Should Ed Miliband, the leader of the Labour Party, become prime minister in the 2015 elections, he would become the first Jewish leader in British history -- well, almost.

Benjamin Disraeli, who served as prime minister as a Conservative during two separate terms in the Victorian era [1868 and 1874-1880], was born to Jewish parents, but baptized as an Anglican as a 12-year old boy.

Despite his apparent devotion to Christianity, Disraeli could not escape anti-Semitism, his enemies – including editorial cartoonists -- frequently referred to his Jewish origins in the most unflattering terms.

In a famously contentious dialogue with the Irish Nationalist MP Daniel O’Connell, Disraeli declared: "Yes, I am a Jew, and when the [Irish] ancestors of the Right Honorable Gentleman [O’Connell] were brutal savages in an unknown island, mine were priests in the Temple of Solomon."

Since Disraeli, Britain has had literally hundreds of Jewish politicians, including many MPs from the Labour, Conservative and other parties. Such prominent Jews have included Keith Joseph, one of the principal backers of Margaret Thatcher; Baron Shinwell, who lived to be 101; Robert Maxwell, the media tycoon; Leon Brittan, a onetime Home secretary; Sir Malcolm Rifkind, who served as both the Defense secretary and Foreign secretary in the 1990s; and Michael Howard, a onetime leader of the Conservative Party. But no one made it all the way to Number 10 Downing Street.

Now, more than 130 years after Disraeli’s death, Britain may again soon anoint a Jewish prime minister. Miliband, however, would not seem to have the most sterling qualities associated with traditional Judaism – he was raised by Polish Holocaust refugees who embraced Marxism and espoused atheism; he did not celebrate a bar mitzvah when he turned 13, nor is he married to a Jewish woman. He also told BBC that he doesn’t believe in God.

Jews who worried about the extent of his sympathies for Israel -- given that, among other things, he has criticized Jewish settlements on the West Bank as well as the blockade of Gaza – were put somewhat at ease when Miliband recently declared himself a strong supporter of Israel.
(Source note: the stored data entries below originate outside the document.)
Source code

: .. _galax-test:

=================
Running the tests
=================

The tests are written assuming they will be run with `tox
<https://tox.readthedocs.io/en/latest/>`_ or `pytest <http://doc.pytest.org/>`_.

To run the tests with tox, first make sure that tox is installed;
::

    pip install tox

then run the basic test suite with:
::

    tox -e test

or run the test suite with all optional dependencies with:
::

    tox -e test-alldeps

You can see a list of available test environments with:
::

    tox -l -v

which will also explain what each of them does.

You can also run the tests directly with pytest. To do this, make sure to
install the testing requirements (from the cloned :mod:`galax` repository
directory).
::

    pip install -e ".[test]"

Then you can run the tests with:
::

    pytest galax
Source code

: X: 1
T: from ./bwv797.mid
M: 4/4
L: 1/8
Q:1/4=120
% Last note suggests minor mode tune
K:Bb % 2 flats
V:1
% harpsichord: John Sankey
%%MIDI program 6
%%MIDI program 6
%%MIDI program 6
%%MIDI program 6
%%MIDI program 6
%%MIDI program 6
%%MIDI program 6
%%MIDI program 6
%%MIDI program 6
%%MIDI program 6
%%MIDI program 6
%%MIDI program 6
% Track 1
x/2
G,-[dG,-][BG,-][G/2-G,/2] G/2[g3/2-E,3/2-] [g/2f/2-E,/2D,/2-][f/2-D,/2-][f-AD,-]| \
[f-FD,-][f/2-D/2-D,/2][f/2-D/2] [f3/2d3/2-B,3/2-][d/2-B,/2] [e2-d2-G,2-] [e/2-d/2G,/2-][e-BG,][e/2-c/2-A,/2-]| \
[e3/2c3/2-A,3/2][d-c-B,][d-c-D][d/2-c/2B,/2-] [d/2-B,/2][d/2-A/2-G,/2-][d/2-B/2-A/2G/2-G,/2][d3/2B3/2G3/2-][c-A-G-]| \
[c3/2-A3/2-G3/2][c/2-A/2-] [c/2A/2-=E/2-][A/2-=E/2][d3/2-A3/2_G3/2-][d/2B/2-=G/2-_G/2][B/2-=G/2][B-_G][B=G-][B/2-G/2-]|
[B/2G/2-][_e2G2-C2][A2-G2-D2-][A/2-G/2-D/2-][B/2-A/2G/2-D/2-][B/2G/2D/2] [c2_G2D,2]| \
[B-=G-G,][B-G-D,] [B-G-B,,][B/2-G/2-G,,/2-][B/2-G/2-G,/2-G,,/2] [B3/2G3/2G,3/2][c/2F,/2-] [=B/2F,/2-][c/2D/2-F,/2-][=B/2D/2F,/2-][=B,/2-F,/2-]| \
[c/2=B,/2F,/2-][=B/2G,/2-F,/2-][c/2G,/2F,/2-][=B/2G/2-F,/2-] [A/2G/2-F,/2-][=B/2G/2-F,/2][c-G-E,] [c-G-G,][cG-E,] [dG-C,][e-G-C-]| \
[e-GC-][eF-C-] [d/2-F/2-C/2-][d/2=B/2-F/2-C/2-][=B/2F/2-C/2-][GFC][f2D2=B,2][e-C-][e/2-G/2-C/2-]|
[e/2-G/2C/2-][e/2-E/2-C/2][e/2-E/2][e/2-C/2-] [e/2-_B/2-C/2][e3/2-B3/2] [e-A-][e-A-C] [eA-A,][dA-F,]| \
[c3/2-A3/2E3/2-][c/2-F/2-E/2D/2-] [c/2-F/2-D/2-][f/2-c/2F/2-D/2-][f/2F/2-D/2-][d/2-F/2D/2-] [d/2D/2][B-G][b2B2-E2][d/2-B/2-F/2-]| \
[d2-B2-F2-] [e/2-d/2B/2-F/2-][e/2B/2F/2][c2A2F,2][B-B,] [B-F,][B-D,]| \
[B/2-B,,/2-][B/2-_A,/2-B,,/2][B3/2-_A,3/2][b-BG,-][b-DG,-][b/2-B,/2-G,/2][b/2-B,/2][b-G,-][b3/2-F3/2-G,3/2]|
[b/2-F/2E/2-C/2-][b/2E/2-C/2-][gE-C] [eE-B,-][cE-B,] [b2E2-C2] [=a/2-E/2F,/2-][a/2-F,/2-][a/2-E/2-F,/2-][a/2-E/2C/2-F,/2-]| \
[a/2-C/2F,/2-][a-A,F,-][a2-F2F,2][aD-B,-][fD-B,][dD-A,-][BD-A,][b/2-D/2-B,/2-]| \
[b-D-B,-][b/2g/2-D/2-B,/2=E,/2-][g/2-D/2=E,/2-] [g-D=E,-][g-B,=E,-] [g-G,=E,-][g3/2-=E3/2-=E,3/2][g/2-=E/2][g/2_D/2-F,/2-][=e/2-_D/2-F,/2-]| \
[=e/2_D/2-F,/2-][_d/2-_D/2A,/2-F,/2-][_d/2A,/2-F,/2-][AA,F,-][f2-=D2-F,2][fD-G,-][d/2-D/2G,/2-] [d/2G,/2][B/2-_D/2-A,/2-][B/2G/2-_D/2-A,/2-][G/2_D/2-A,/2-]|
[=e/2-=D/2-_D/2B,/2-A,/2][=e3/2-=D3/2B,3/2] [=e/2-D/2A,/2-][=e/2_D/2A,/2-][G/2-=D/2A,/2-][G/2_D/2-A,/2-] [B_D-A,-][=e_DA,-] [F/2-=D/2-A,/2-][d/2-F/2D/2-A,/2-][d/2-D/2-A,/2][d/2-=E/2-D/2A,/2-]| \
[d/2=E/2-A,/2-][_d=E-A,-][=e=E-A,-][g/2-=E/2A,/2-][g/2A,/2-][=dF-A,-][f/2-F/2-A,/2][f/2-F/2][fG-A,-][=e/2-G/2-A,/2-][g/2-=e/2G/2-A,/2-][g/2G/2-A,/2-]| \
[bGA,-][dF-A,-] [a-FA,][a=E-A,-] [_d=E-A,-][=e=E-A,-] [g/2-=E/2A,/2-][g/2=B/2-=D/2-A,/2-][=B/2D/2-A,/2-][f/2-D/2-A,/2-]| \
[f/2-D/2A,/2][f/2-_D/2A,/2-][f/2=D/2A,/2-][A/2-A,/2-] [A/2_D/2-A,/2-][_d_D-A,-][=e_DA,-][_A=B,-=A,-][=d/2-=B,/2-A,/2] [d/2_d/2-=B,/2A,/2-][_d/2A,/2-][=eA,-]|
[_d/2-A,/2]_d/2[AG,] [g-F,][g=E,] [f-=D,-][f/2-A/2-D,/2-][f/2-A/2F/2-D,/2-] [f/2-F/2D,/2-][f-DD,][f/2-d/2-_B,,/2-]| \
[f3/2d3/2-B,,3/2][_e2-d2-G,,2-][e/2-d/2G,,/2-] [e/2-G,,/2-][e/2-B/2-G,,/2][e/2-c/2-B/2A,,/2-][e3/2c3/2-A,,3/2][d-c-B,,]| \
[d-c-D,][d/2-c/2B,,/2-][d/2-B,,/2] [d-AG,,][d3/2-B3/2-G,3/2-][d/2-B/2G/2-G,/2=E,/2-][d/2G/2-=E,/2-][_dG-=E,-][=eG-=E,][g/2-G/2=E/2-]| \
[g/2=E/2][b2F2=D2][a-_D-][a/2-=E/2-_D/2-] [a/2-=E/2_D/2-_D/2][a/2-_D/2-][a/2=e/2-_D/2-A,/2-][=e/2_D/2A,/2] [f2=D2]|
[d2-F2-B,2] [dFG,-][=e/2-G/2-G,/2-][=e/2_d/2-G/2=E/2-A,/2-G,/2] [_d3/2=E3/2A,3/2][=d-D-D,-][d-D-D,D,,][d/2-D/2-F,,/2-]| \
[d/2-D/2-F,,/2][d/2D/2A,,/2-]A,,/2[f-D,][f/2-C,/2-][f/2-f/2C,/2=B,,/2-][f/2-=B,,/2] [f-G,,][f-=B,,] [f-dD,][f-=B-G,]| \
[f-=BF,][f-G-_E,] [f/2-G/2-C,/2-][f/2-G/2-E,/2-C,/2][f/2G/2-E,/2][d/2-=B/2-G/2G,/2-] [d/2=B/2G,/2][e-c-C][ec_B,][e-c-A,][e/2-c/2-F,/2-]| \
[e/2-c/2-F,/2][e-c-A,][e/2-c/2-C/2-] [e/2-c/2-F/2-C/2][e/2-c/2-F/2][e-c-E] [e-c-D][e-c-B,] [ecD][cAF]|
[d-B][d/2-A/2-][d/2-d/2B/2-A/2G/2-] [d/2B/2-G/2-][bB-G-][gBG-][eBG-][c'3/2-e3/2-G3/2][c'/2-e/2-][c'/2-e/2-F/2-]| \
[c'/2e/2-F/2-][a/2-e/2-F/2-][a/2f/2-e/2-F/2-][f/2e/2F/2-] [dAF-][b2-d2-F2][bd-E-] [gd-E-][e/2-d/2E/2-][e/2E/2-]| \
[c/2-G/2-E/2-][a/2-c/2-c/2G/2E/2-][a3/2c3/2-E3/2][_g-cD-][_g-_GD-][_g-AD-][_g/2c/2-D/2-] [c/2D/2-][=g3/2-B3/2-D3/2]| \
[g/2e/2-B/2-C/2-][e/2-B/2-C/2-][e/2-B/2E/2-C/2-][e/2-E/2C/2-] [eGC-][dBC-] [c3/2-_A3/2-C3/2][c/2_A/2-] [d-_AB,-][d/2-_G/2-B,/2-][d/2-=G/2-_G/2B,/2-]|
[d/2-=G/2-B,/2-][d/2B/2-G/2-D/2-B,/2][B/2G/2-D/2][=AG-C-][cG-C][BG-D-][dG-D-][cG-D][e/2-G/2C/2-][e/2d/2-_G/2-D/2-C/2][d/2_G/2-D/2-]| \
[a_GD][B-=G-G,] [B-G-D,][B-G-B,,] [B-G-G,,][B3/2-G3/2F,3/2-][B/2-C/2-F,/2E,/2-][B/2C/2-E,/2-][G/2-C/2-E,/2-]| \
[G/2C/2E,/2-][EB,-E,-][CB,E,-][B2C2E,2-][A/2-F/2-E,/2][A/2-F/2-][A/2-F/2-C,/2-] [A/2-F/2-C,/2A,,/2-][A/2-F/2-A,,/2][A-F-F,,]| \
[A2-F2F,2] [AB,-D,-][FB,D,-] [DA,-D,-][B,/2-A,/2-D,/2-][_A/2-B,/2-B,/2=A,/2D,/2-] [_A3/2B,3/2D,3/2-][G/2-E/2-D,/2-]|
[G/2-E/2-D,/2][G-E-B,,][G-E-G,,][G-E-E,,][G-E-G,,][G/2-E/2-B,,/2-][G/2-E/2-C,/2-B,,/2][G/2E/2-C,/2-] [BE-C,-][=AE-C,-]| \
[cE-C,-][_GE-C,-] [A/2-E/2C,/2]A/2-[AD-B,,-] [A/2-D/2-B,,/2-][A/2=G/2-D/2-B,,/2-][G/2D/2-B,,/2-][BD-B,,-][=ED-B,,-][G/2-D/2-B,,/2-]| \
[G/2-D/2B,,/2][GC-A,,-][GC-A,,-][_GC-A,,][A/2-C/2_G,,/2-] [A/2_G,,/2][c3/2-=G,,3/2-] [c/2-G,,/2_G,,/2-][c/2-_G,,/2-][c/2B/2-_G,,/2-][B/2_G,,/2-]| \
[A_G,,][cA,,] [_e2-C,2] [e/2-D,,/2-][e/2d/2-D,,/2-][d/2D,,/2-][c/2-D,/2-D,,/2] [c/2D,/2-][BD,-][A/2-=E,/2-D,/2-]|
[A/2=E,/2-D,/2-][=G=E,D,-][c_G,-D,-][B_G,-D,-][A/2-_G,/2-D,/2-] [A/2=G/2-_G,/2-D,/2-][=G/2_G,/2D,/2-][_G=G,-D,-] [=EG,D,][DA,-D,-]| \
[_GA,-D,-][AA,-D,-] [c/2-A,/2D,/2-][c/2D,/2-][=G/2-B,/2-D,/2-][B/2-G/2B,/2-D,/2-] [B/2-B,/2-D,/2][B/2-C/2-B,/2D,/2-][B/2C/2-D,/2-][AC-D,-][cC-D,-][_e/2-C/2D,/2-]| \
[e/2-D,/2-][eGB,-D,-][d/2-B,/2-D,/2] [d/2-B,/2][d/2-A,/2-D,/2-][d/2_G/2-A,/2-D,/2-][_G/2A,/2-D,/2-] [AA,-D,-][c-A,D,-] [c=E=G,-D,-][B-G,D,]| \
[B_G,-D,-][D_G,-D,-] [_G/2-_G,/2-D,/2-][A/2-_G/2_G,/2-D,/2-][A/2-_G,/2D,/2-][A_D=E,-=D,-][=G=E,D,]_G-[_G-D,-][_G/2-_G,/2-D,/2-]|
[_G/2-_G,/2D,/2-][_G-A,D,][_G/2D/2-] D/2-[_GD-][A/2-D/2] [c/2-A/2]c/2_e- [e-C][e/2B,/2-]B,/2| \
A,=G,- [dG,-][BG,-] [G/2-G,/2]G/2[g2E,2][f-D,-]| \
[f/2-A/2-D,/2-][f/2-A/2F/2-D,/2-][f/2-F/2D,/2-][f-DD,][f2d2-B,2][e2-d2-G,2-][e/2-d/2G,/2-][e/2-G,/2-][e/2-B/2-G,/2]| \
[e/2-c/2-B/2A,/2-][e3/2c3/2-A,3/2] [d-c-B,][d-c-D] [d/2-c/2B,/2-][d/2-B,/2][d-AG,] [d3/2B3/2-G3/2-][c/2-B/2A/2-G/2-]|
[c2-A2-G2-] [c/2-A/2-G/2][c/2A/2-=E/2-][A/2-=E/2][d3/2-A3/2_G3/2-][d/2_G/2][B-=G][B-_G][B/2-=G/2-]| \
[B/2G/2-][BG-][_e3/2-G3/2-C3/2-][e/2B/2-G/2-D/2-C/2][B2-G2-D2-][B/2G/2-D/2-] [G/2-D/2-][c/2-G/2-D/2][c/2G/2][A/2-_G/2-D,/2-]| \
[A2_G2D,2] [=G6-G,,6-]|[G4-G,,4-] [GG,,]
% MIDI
[Ironically, the last two British Labour prime ministers, Tony Blair and Gordon Brown (neither of whom is Jewish), were such strong supporters of Israel that British Jews were completely comfortable with them long before either entered Number 10.]

In an article published in the New Statesman last year, Miliband wrote: “I am not religious. But I am Jewish. My relationship with my Jewishness is complex. But whose isn’t? My family history often feels distant and far away. Yet the pain of this history is such that I feel a duty to remember, understand and discuss it -- a duty that grows, rather than diminishes, over time."

However, the Haaretz newspaper of Israel reported in March 2013 that while Miliband often disagrees with the Israeli government, he remains “intolerant of those who question Israel's right to exist.” During a public event in London which was organized by the Board of Deputies of British Jews and the London Jewish News, Miliband admitted that religion played no role in his upbringing, but that he was deeply committed to protecting Israel. "I have huge respect, admiration and indeed a debt, not just to Britain, but to Israel for the sanctuary it gave my grandmother – Israel gave her comfort," he told the gathering.

Miliband also expressed his support for the continuation of ancient Jewish religious customs, including circumcision. “Yes, these are important traditions,” he said. “The kosher issue has recently been brought to my attention. Ways of life must be preserved.”

Miliband also distanced himself from many members of his own Labour Party, including trade unions, who have expressed highly inflammatory opinions about Israel, including those who have called for a boycott of Israeli imports. "Yes, I consider myself a supporter of Israel,” he stated, although he fell short of describing himself as a Zionist. “I think it’s very, very important that as somebody who supports not only Israel’s right to exist but has huge respect for what Israel does that I count myself in that category,” he added. “But it doesn’t mean that I’m not critical of the government of Israel, and I think there’s a distinction, and I think it’s very, very important that we are able to make that distinction.”

The current prime minister, Conservative David Cameron, explicitly declared himself to be a Zionist during a lunch with Jewish donors in 2008. “If by Zionist you mean that the Jews have the right to a homeland in Israel and the right to a country then, yes, I am a Zionist,” Cameron said at the time.

Miliband also supports a two-state solution for Israel and Palestine and insisted that Britain (should he head the next government in London) could become an “honest broker” for the peace process.